Recording your own CD

January 31st, 2018
contra, music
I recently had some friends ask me for advice about recording a short CD ("EP") of their contra dance band. They're thinking of doing the recording themselves and then either mixing it themselves or hiring someone. I had some advice about the recording process:
  • You definitely want to record multi-track. I have an 1818VSL that can record eight channels to a laptop, and I'm happy to loan it.

  • With acoustic folk music, you generally don't need to record with people sound-isolated from each other or build things up with multi-tracking. You'll get bleed between tracks, but as long as each track mostly just has one instrument you'll still have the freedom you need to fix things later.

  • The quieter a place you can record the better. Editing around car horns is no fun. Also think about low level noise in the place you're recording: is there a heating system? Noisy lights? Other stuff?

  • The quieter your environment is, and the better the acoustics are, the more you can pull your mics back from your instruments and pick up a fuller more realistic sound. On the other hand, the noisier it is or the worse the room sounds the more you want to close-mic and pick up just the instrument as it sounds at that point.

  • Sound quality matters a lot more than at a dance. It's usually worth using mics on stands for everyone and skipping the pickups, because the tradeoffs are different. Full size mics generally sound much better, you're not worrying about feedback, and the convenience to move around doesn't apply if you're staying still to record anyway.

  • You can't record with monitors. If you have instruments that aren't loud enough for each other to hear unamplified then you need to set up headphones. Headphones are annoying, take some practice to get used to, and are worth avoiding if you can.

  • You can't talk to each other while recording. I hate this, because I'm really used to talking to coordinate with bandmates. You may need to practice playing well together without talking, I don't know.

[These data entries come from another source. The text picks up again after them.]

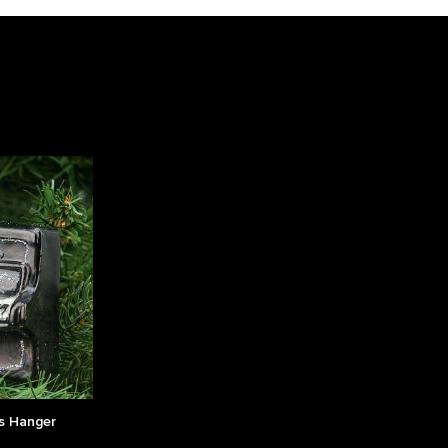
s Hanger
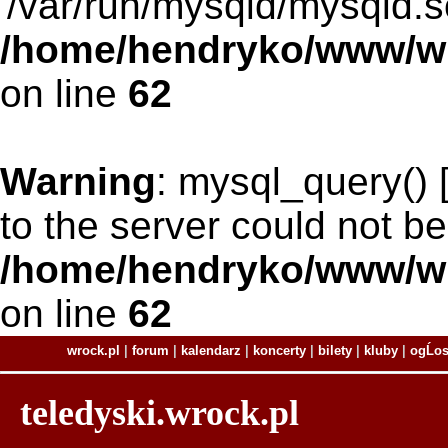
'/var/run/mysqld/mysqld.so
/home/hendryko/www/wro
on line
62
Warning
: mysql_query() 
to the server could not be
/home/hendryko/www/wro
on line
62
wrock.pl
|
forum
|
kalendarz
|
koncerty
|
bilety
|
kluby
|
ogĹo
teledyski.wrock.pl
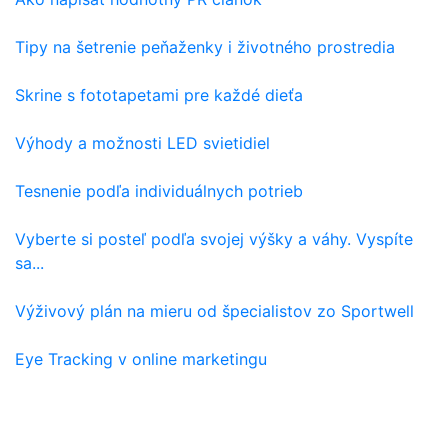
Tipy na šetrenie peňaženky i životného prostredia
Skrine s fototapetami pre každé dieťa
Výhody a možnosti LED svietidiel
Tesnenie podľa individuálnych potrieb
Vyberte si posteľ podľa svojej výšky a váhy. Vyspíte
sa...
Výživový plán na mieru od špecialistov zo Sportwell
Eye Tracking v online marketingu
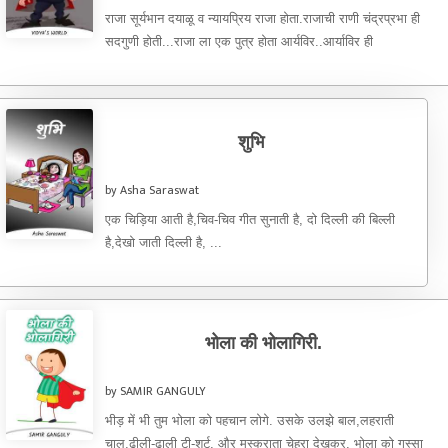
राजा सूर्यभान दयाळू व न्यायप्रिय राजा होता.राजाची राणी चंद्रप्रभा ही
सदगुणी होती...राजा ला एक पुत्र होता आर्यविर..आर्याविर ही
वडीलांसारखाच ...
शुभि
by Asha Saraswat
एक चिड़िया आती है,चिव-चिव गीत सुनाती है, दो दिल्ली की बिल्ली
है,देखो जाती दिल्ली है, ...
भोला की भोलागिरी.
by SAMIR GANGULY
भीड़ में भी तुम भोला को पहचान लोगे. उसके उलझे बाल,लहराती
चाल,ढीली-ढाली टी-शर्ट, और मुस्कराता चेहरा देखकर. भोला को गुस्सा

  • Don't jump right into recording everything. Record some practice takes and listen back to them. Listen to each individual instrument solo'd. Does it sound like itself? It's ok if it's picking up some of your other instruments but you definitely need to mostly be hearing the one instrument or you won't be able to balance later. You might need to do something like physically move a loud instrument farther from everyone else.

  • Now do more practice takes trying to get a rough mix ready, just balancing levels. This will let you listen back to takes and figure out if you're happy enough with them.

  • Tune really often!

  • When you're ready to record, run several takes of each set, as similar to each other as possible (don't change keys, instruments, volume levels, or tempos). Generally one take will be the best one, but then you're going to want to have the others available for cutting and pasting (on a per track basis) to fix mistakes.

  • Having someone in a producer role is really valuable. This is ideally someone you trust a lot, both to handle logistical things (are we using the time available well, should we move onto the next set now, are people seeming tired and hungry and we should break) and musical things (let's try another take, this isn't coming together and you need to change it, your tempo isn't consistent). When this works well it lets you offload a bunch of mental effort to someone else so you can focus on playing good music.

  • Recording can be really stressful. Listening back to your best work and realizing it's not as good as you hoped is really rough. Try extra hard to be nice to each other and be kind in giving feedback.

My posts about recording our live CD and preparing for our studio CD might be helpful. I also wrote posts about the economics of each (live CD, studio CD).